● **Task description**: Reproduce the passage on Canada's LNG export outlook word for word, in full.

● **Text block**:
Canadian efforts to break into the global liquefied natural gas (LNG) trade still have a chance to make a late but strong start, according to the pipeline partner in the stalled export campaign.
LNG exports are projected to begin in 2027 from the northern Pacific coast of British Columbia (BC) in a new forecast by TransCanada Corp.’s western supply collection network, Nova Gas Transmission Ltd. (NGTL).
The outlook foresees new ocean terminal facilities making a start on loading tankers with 700 MMcf/d. The anticipated export traffic grows to 2.2 Bcf/d in 2030 then achieves 3.4 Bcf/d in 2032.
NGTL does not identify its choice of LNG project most likely to succeed. But a name stands out in TransCanada’s pipeline project portfolio: the LNG Canada group led by Royal Dutch Shell plc, which is partnered with Korea Gas Corp., Petrochina and Mitsubishi Corp.
LNG Canada is the anchor customer for TransCanada’s proposed Coastal GasLink, a C$4 billion ($3.2 billion) conduit that would move up to 5 Bcf/d over a 390-mile stretch from inland shale production fields to the northern BC seaport at Kitimat.

● **Records**:
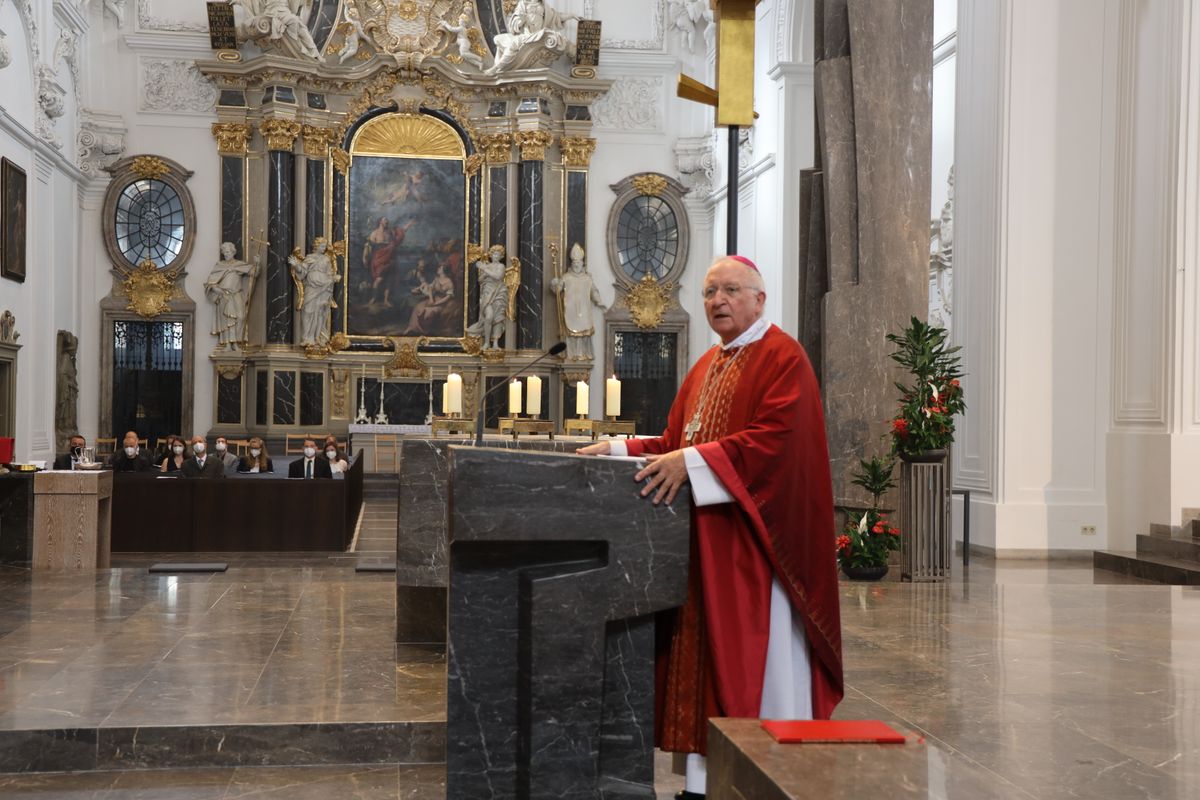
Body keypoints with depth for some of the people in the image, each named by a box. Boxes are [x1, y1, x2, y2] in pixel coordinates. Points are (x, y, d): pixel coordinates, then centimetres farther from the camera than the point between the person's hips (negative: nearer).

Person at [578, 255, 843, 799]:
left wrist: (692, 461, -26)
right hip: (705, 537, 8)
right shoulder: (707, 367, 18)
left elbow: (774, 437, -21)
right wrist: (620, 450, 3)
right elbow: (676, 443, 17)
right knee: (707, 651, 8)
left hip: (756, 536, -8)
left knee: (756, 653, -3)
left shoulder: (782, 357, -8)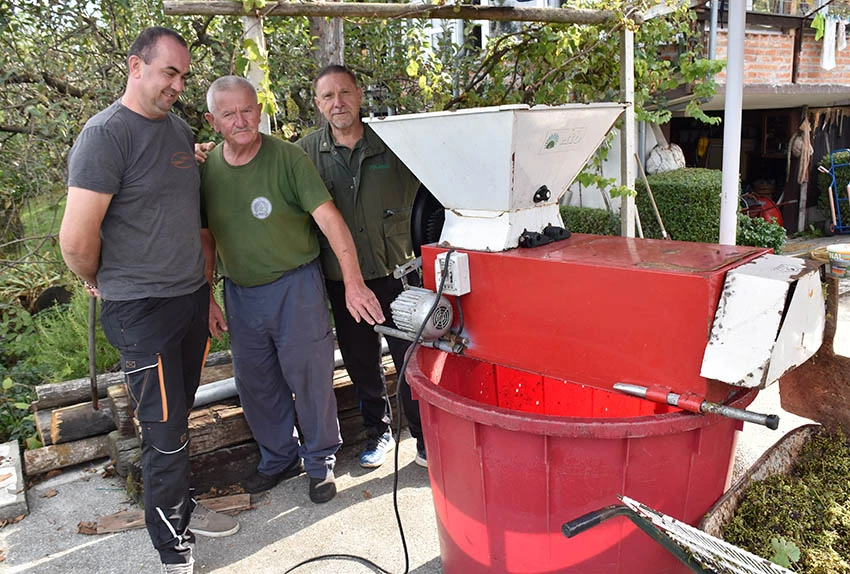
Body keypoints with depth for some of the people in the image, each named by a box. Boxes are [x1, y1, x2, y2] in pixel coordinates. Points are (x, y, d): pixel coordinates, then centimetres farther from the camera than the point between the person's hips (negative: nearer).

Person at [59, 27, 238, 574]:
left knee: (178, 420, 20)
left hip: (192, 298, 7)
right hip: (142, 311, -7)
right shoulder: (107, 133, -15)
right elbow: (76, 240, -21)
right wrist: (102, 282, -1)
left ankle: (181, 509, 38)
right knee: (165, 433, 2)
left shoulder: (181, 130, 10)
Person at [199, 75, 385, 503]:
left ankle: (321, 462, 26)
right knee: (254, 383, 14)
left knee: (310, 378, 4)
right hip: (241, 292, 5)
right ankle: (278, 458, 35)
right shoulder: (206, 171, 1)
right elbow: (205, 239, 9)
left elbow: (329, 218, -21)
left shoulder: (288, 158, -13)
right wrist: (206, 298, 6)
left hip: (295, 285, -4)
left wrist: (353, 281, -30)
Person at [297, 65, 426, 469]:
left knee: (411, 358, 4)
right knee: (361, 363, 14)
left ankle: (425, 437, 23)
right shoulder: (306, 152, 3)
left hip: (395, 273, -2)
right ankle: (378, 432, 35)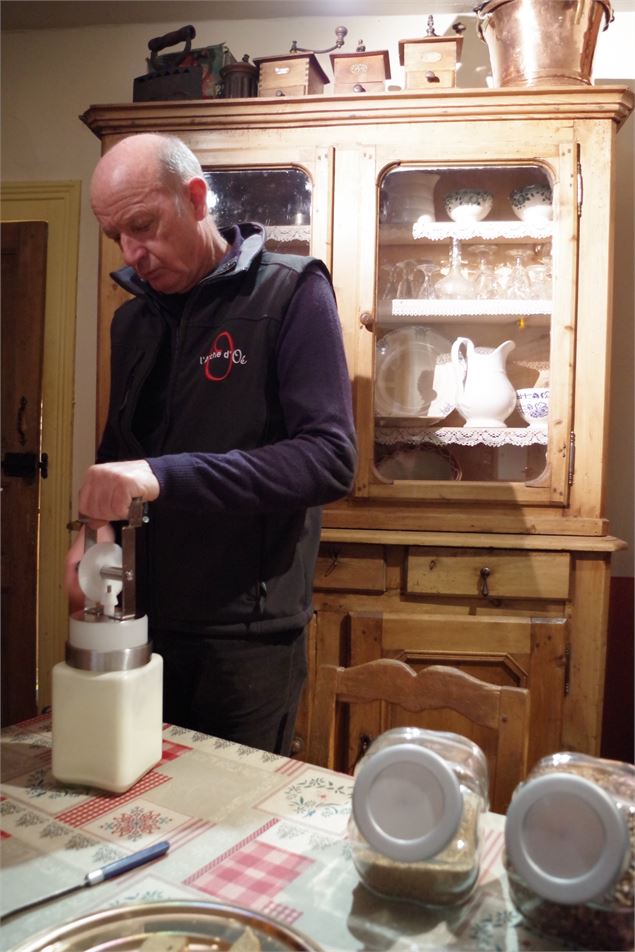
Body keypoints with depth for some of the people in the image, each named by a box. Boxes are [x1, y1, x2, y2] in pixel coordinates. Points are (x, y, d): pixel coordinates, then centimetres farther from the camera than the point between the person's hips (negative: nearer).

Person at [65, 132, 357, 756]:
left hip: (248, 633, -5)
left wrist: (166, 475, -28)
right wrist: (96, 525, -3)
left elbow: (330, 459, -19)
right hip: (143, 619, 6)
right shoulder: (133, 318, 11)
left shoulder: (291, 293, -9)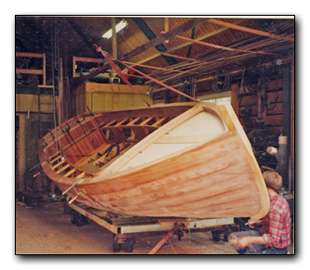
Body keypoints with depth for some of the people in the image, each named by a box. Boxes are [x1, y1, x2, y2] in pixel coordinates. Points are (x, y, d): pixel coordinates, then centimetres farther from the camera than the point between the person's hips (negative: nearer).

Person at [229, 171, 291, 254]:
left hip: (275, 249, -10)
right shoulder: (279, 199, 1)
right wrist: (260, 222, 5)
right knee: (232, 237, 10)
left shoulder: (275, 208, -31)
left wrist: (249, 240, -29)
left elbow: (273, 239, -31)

● **Task answer**:
Canadian efforts to break into the global liquefied natural gas (LNG) trade still have a chance to make a late but strong start, according to the pipeline partner in the stalled export campaign.
LNG exports are projected to begin in 2027 from the northern Pacific coast of British Columbia (BC) in a new forecast by TransCanada Corp.’s western supply collection network, Nova Gas Transmission Ltd. (NGTL).
The outlook foresees new ocean terminal facilities making a start on loading tankers with 700 MMcf/d. The anticipated export traffic grows to 2.2 Bcf/d in 2030 then achieves 3.4 Bcf/d in 2032.
NGTL does not identify its choice of LNG project most likely to succeed. But a name stands out in TransCanada’s pipeline project portfolio: the LNG Canada group led by Royal Dutch Shell plc, which is partnered with Korea Gas Corp., Petrochina and Mitsubishi Corp.
LNG Canada is the anchor customer for TransCanada’s proposed Coastal GasLink, a C$4 billion ($3.2 billion) conduit that would move up to 5 Bcf/d over a 390-mile stretch from inland shale production fields to the northern BC seaport at Kitimat.